Monday, December 30, 2013

New "Right of First Refusal" law to effect in Illinois January 1, 2014

“Right of First Refusal” to take effect January 1, 2014.

Be mindful that changes are around the corner in Illinois with regard to parenting time in court orders. On May 22, 2013, the Illinois legislature unanimously passed the “Right of First Refusal” which amends the Illinois Marriage and Dissolution of Marriage Act.

Taking effect January 1, 2014, the “Right of First Refusal” provides that if the court finds it is in the best interest of the child and awards joint custody or visitation rights, the court shall find that both parties have the right of first refusal to care for the minor children if the absence of either party is necessary during the party's normal parenting time. This gives both parents the opportunity for increased parenting time with the children.

The biggest impact the “Right of First Refusal” will have is on parents that do not have the children primarily residing at their residence or parents that have weekend visitation.  Since the use of baby-sitters, family members, or subsequent spouses is secondary to the right of first refusal, parents with weekend only visitation will now have increased opportunities to spend parenting time with their children. The amendment provides that whenever a parent intends to leave the children for a period of 4 hours or longer, that parent shall first offer the other parent an opportunity for additional time with the children before making other arrangements for the temporary care of the children. The court will take into consideration various factors such as transportation, distance, and time constraints which could make offering the additional parenting time impracticable in certain situations.

Also important to note, parties may agree to add a right of first refusal provision to their Joint Parenting Agreement, but if they do not and the court determines that a right of first refusal is in the best interest of the children, the court will consider and make provisions in its order for specified considerations relating to the right of first refusal. The changes to the Illinois Marriage and Dissolution of Marriage Act regarding the “Right of First Refusal” are only applicable to divorces where both parties are awarded joint custody. The “Right of First Refusal” does not apply to parties that have had their visitation rights terminated.

For questions on how the “Right of First Refusal” can impact you, feel free to contact our Des Plaines law office at (847) 813-6011.

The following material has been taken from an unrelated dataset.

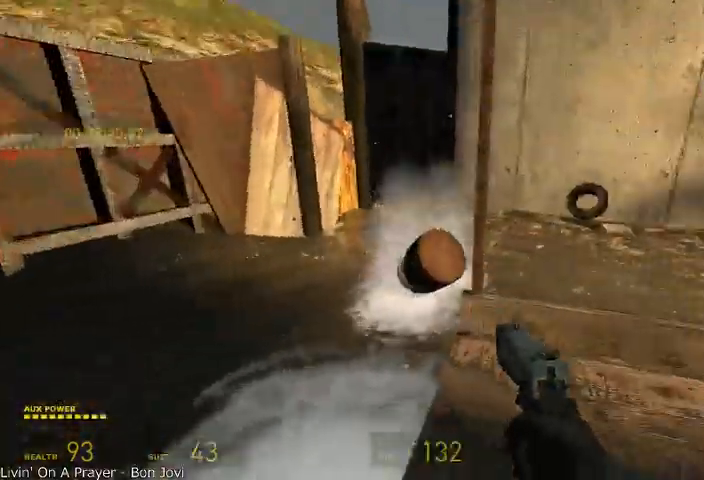
{"keys": ["d", "w"], "mouse": [], "events": [[333, "w", "up"], [500, "d", "down"], [500, "w", "down"]]}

Wednesday, January 16, 2013

Saving Money on Attorney's Fees in Family Law and Divorce Cases


            Many people these days are in desperate need of legal representation but claim that they cannot afford legal fees. My response to these people is usually, “You cannot afford NOT to hire a lawyer.” The reason I say this is that many people try to handle legal matters (particularly divorce, custody and child support matters) on their own by representing themselves “Pro Se.” Most of the time the result is that the person looking to “save attorney’s fees” makes a huge mistake (or makes a small mistake that is not noticed for a very long time) and ends up having to hire an attorney to correct the mistake. Often times, the mistake cannot be corrected retroactively and a lot of money is wasted. This result means that I will have plenty of business in the years to come but the person looking to save money ends up spending a great deal more in the long.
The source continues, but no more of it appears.